Interactively view the steps that this app uses to process the image using OpenCV, classify the digits using Tensorflow, and then solve the puzzle using a recursive backtracking algorithm.
The first step in processing the image is thresholding to binarize the image. Simple thresholding - applying a global threshold to binarize the entire image - would not be sufficient for this task since the image is likely affected by different environment variables such as inconsistent lightning conditions throughout the image. Adapative thresholding is helpful because the algorithm determines thresholds based on neighboring pixels, which should have similar lighting conditions. This step helps to detect the correct contours.
This step shows the outline of the sudoku grid found in the image. A contour is the outline of a shape. In this step, the algorithm detects all the polygons found in the image. Filtering is then done to detect the polygon that has 4 vertices and a large area, which should be the contour of the sudoku grid.
The next step is a geometric transformation. Finding the vertices of the sudoku grid allows us to isolate and warp the grid such that we have a bird's eye view of the puzzle. This is done by finding the transformation matrix given the 4 vertices from the image and the 4 destination vertices. Notice how even if you rotate or gently warp the sudoku puzzle, it will still be properly transformed to the bird's eye view. The transformation matrix will be important later as the inverse of that matrix is used to project the solution back onto the original image.

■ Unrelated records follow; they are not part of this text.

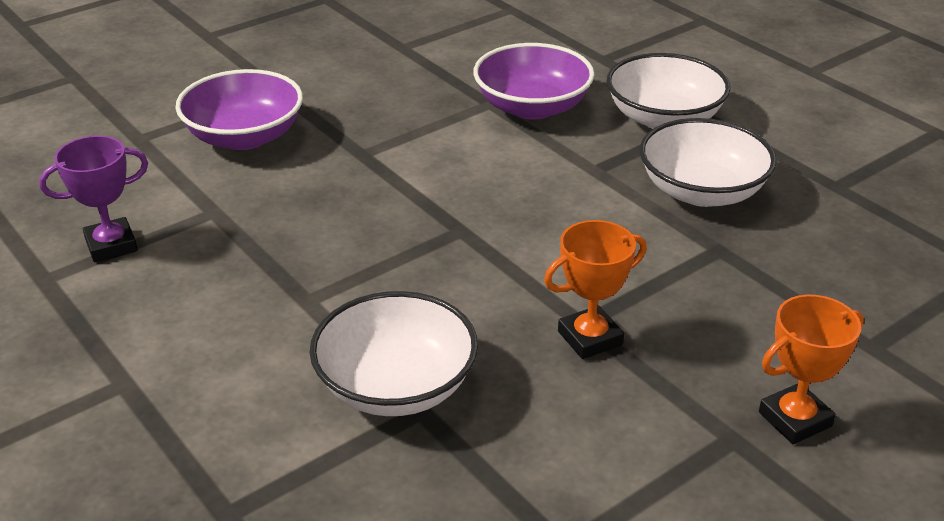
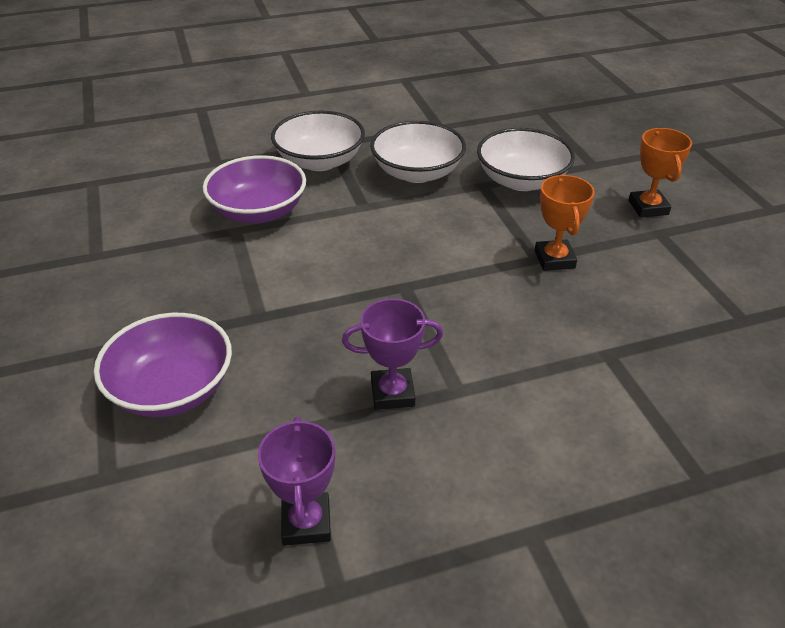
camera: 70 degrees left, 5 degrees up
white bowl [310,291,478,416] -> white bowl moved to [477,128,575,191]
none -> purple trophy [342,299,443,410]

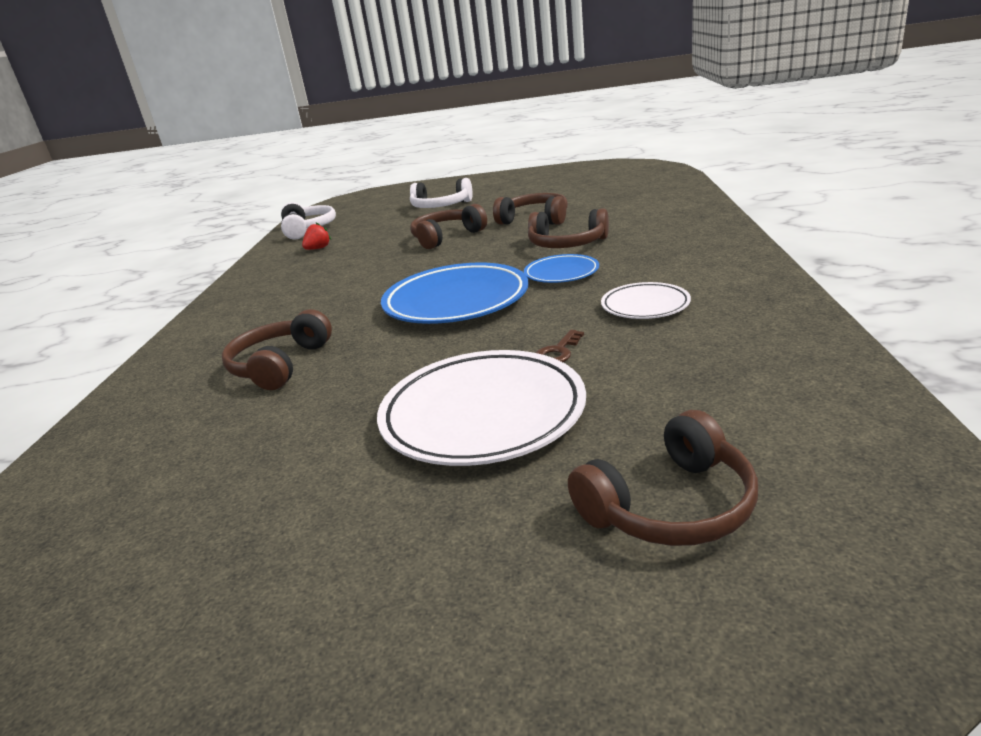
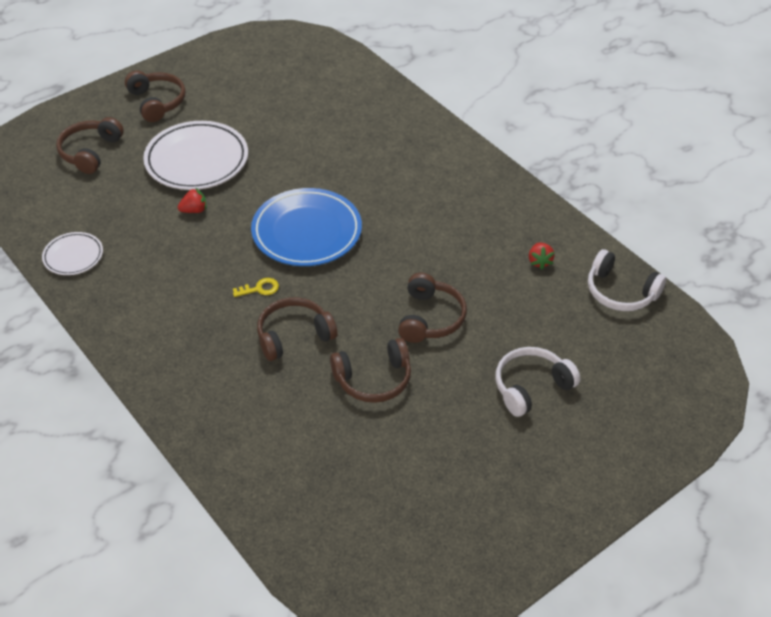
camera: 135 degrees right, 20 degrees up
brown headphones [222,309,332,390] -> brown headphones moved to [125,70,186,122]
blue plate [524,254,599,283] -> yellow key [233,278,279,297]
brown key [536,330,584,362] -> red strawberry [178,188,207,213]
white plate [601,282,691,319] -> white plate moved to [42,232,103,275]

Trained a Tensorflow model using Python and serialized the model to produce inference in the browser with Tensorflow JS. The model was trained on MNIST (handwritten digits) in addition to a font dataset found here. I augmented the MNIST dataset with a font dataset because sudoku puzzles are typically generated using computer generated fonts rather than hand written digits, so adding this diversity improved the model to recognize digits.
I implemented a backtracking algorithm to solve the sudoku puzzle. This is a recursive algorithm that incrementally incrementally tries new solutions, checks if the solution is valid, and if it isn't valid then it 'backtracks' to a previous candidate that has more untried search branches. In this case, it determines the possible values for a cell and then recursively traverses the search tree from top left to bottom right until the board is completed. Backtracking algorithms are more efficient than brute force methods because they don't need to try every possible combination.
The final step. Inverse the perspective transformation matrix described above to project the predicted cell values and the solution back onto the original image, providing an AR-like feel.